Serious question, so I don't have to go read initiatives, what powers are delegated to the state in running the market? Since we've got ample evidence that nothing can be "legalized" by way of cutting government, something John Oliver giggles at, this could go through if it creates a massive soviet-style bureaucracy that allows state actors to dictate supply chains, pricing, THC content, storefront location and limit the number of licenses to a small number of insiders with state connections. If Prop 64 contains this stuff, I'm optimistic on its passage.
Then rejoice, as it contains each and every one of those things, in addition to restrictions on who can grow how many plants and where, and what kind of containers it can be sold in.
Passage is nearly certain, and CA will finally have criminal pot users to go after again.
In the video at about 0:37 his says Colorado legalized it, however on their map they highlight Wyoming. This is why we need to have weed illegal and everyone who uses it locked up for decades. People will work high like this guy. Actually pretty much everyone will be in danger. As soon as it is legal it will look like the zombie apocalypse. So much for your son becoming a doctor. Now he's just going to smoke and watch TV, and probably die because a high driver will plow through the side of your house.
Tim Kaine's regressive and repressive views and votes on marijuana recently earned him into a "hall of shame" over at StopTheDrugWar.com. Just last month, they consolidated NORML's congressional scorecard, and displayed the names of 26 current US senators to whom they have given an "F" rating. Unsurprisingly, only four were Democrats; unfortunately, one of those four prohibitionists is Tim Kaine. He said: "I wouldn't vote for a law at the federal or state level that would decriminalize marijuana."

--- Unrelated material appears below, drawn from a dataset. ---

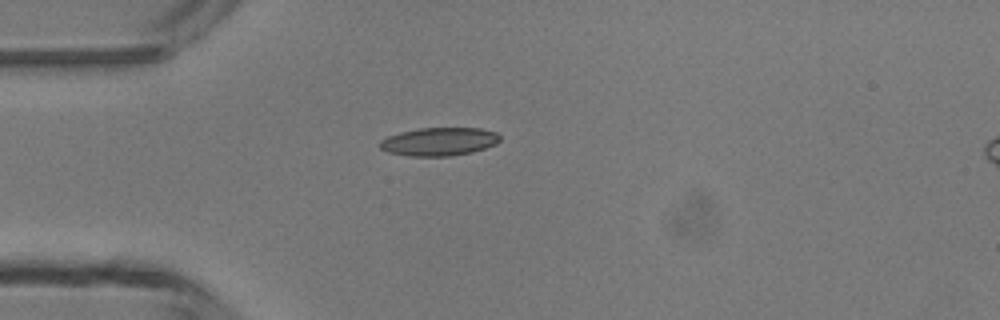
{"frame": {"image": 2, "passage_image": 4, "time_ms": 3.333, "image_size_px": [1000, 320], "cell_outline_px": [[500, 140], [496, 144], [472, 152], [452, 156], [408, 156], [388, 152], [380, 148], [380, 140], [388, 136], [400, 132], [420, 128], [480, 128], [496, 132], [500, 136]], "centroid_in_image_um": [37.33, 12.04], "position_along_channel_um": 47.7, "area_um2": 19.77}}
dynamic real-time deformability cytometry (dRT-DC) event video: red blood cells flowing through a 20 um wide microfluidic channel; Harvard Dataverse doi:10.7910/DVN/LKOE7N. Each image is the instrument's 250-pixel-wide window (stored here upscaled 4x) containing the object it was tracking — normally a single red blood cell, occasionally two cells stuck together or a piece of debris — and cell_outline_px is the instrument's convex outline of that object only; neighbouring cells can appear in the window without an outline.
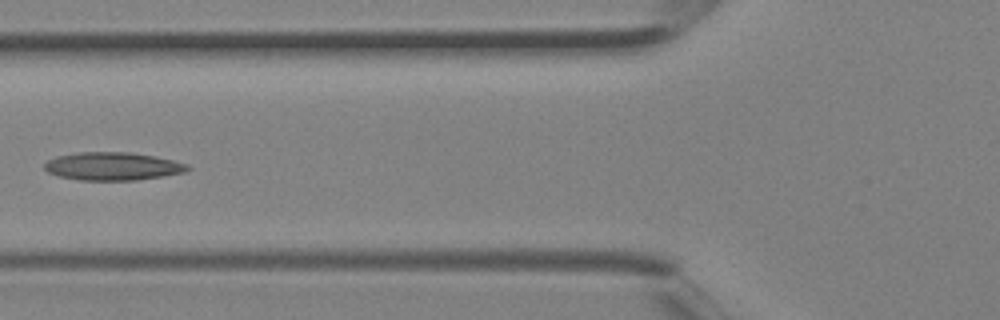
{"species": "Egyptian fruit bat (a non-hibernating species)", "species_latin": "Rousettus aegyptiacus", "temperature_condition": "room temperature", "stored_images_in_passage": 4, "camera_frame_rate_fps": 3000, "um_per_image_px": 0.085, "animal": {"sex": "female"}, "frame": {"image": 1, "passage_image": 4, "time_ms": 1.0, "image_size_px": [1000, 320], "cell_outline_px": [[192, 168], [184, 172], [164, 176], [136, 180], [80, 180], [60, 176], [48, 172], [44, 168], [44, 164], [48, 160], [56, 156], [80, 152], [128, 152], [156, 156], [188, 164]], "centroid_in_image_um": [9.6, 14.13], "position_along_channel_um": 116.2, "area_um2": 23.35}}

Source: MarijuanaPolitics.com, "Prohibitionist VP": 2016 Veepstakes , Jul 23, 2016
That's not the reason for the giggling. The giggling is because matters of someone's sheer enjoyment, which is what pot's about in most cases, are not considered fit for serious political consider'n.
The War on Pleasure is srs bzns.
That enlightenment thing was nice while it lasted. Now, back to the dark ages.
Leave it to Commifornians to screw this up again.
That being said, even it it passes, it won't effect the FED at all. They'll double down on prohibition. It's what they do. Otherwise, there fiefdom may fall down, we can't have that.